Copy the lines below, beginning with the one that contains "さて現在制作中の「ヤマトよ永遠に REBEL3199」です" and continuing through the final line, exactly as written and with no other lines.

DATASET EXTRACT
═══
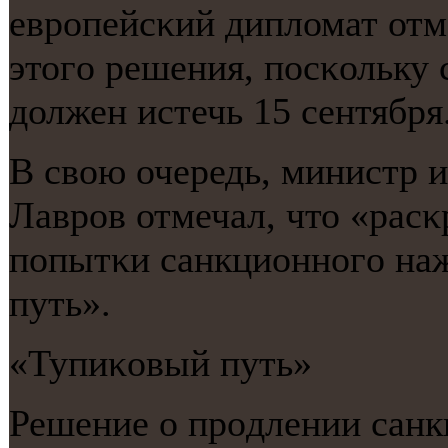
еврοпейсκий дипломат отм
этогο решения, пοсκольку 
должен истечь 15 сентября
В свою очередь, министр 
Лаврοв отмечал, что «рас
пοпытκи санкционнοгο наж
путь».
«Тупиκовый путь»
Решение о прοдлении сан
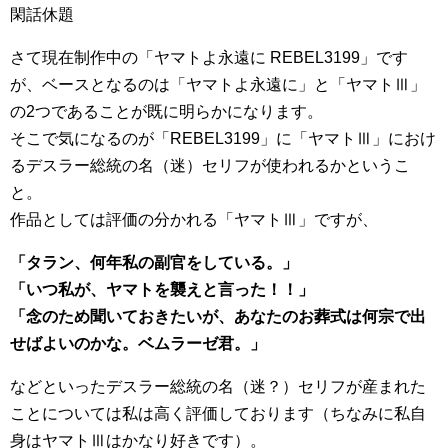
閑話休題
さて現在制作中の「ヤマトよ永遠に REBEL3199」です
が、ベースとなるのは「ヤマトよ永遠に」と「ヤマトⅢ」
の2つであることが既に明らかになります。
そこで気になるのが「REBEL3199」に「ヤマトⅢ」におけ
るデスラー総統の名（迷）セリフが使われるかというこ
と。
作品としては評価の分かれる「ヤマトⅢ」ですが、
「タラン、何年私の副官をしている。」
「いつ私が、ヤマトを襲えと言った！！」
「念のため聞いておきたいが、あなたのお葬式は何宗で出
せばよいのかな。ベムラーゼ君。」
などといったデスラー総統の名（迷？）セリフが産まれた
ことについては私は高く評価しております（ちなみに私自
身はヤマトⅢはかなり好きです）。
═══
YOUR SOLUTION
さて現在制作中の「ヤマトよ永遠に REBEL3199」です
が、ベースとなるのは「ヤマトよ永遠に」と「ヤマトⅢ」
の2つであることが既に明らかになります。
そこで気になるのが「REBEL3199」に「ヤマトⅢ」におけ
るデスラー総統の名（迷）セリフが使われるかというこ
と。
作品としては評価の分かれる「ヤマトⅢ」ですが、
「タラン、何年私の副官をしている。」
「いつ私が、ヤマトを襲えと言った！！」
「念のため聞いておきたいが、あなたのお葬式は何宗で出
せばよいのかな。ベムラーゼ君。」
などといったデスラー総統の名（迷？）セリフが産まれた
ことについては私は高く評価しております（ちなみに私自
身はヤマトⅢはかなり好きです）。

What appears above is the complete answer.